**To do:** Pull every line containing "this" out of the material below.

*** Block opens ***

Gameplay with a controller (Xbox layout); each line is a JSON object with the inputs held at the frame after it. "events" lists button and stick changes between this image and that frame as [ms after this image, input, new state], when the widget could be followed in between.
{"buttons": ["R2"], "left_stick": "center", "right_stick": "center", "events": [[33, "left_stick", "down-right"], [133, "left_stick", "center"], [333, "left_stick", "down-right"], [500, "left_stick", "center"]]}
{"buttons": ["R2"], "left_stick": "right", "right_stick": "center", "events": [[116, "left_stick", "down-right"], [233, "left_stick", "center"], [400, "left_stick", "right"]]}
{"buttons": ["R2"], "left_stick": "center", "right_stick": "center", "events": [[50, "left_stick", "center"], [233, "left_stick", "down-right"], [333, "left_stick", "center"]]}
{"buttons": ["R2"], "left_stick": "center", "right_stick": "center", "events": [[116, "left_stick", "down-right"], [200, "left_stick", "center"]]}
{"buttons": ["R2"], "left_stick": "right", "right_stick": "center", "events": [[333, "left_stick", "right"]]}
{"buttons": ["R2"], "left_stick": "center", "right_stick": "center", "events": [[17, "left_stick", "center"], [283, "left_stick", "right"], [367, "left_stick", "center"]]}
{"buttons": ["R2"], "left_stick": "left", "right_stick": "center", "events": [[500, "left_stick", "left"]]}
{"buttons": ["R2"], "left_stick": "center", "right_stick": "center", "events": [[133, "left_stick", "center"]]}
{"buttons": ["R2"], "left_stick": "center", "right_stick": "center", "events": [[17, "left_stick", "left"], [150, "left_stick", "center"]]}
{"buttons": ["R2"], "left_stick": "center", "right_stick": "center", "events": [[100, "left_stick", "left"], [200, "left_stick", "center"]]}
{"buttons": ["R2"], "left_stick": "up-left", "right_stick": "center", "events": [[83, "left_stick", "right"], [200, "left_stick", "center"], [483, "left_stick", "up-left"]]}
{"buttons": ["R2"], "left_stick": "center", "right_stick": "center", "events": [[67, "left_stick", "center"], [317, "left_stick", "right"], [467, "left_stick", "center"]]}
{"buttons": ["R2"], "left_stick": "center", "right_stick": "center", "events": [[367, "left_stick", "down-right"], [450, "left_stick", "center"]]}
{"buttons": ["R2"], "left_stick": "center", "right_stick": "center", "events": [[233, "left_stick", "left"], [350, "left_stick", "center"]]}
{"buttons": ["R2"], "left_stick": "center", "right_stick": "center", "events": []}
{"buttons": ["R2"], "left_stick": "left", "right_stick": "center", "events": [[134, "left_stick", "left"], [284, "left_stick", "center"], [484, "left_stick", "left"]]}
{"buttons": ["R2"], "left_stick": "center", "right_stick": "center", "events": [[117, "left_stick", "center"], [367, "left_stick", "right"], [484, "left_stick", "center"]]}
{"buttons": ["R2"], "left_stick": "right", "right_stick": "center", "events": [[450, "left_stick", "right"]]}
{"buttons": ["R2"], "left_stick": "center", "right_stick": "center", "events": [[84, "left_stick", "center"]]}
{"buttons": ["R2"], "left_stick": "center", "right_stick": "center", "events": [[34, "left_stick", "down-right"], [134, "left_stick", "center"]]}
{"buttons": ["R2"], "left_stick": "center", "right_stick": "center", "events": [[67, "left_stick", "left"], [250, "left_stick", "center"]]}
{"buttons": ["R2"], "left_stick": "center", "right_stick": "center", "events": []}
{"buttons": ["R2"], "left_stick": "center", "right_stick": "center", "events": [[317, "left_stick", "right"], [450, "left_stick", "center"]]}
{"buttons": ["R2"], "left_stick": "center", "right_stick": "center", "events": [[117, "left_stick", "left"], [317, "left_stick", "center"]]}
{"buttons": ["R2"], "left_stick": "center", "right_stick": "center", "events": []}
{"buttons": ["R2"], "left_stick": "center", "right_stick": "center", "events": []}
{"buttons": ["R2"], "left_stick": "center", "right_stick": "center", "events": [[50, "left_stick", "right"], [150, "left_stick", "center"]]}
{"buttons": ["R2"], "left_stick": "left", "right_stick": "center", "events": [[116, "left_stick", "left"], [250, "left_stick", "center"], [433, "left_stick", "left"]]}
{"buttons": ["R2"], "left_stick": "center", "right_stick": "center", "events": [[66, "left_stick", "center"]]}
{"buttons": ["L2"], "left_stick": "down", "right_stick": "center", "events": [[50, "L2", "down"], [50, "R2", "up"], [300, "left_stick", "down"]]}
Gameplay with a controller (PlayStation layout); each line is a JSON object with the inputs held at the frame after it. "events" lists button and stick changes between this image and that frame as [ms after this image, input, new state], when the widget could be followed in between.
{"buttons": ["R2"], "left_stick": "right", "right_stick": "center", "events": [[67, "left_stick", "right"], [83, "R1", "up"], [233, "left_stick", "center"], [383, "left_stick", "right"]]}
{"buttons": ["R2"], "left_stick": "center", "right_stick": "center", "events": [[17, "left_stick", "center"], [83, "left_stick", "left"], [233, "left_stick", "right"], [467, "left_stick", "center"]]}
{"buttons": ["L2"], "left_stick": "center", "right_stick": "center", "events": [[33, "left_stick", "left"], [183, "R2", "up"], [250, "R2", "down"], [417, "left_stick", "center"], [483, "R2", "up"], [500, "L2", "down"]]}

*** Block closes ***

**Exercise output:**
Gameplay with a controller (Xbox layout); each line is a JSON object with the inputs held at the frame after it. "events" lists button and stick changes between this image and that frame as [ms after this image, input, new state], when the widget could be followed in between.
Gameplay with a controller (PlayStation layout); each line is a JSON object with the inputs held at the frame after it. "events" lists button and stick changes between this image and that frame as [ms after this image, input, new state], when the widget could be followed in between.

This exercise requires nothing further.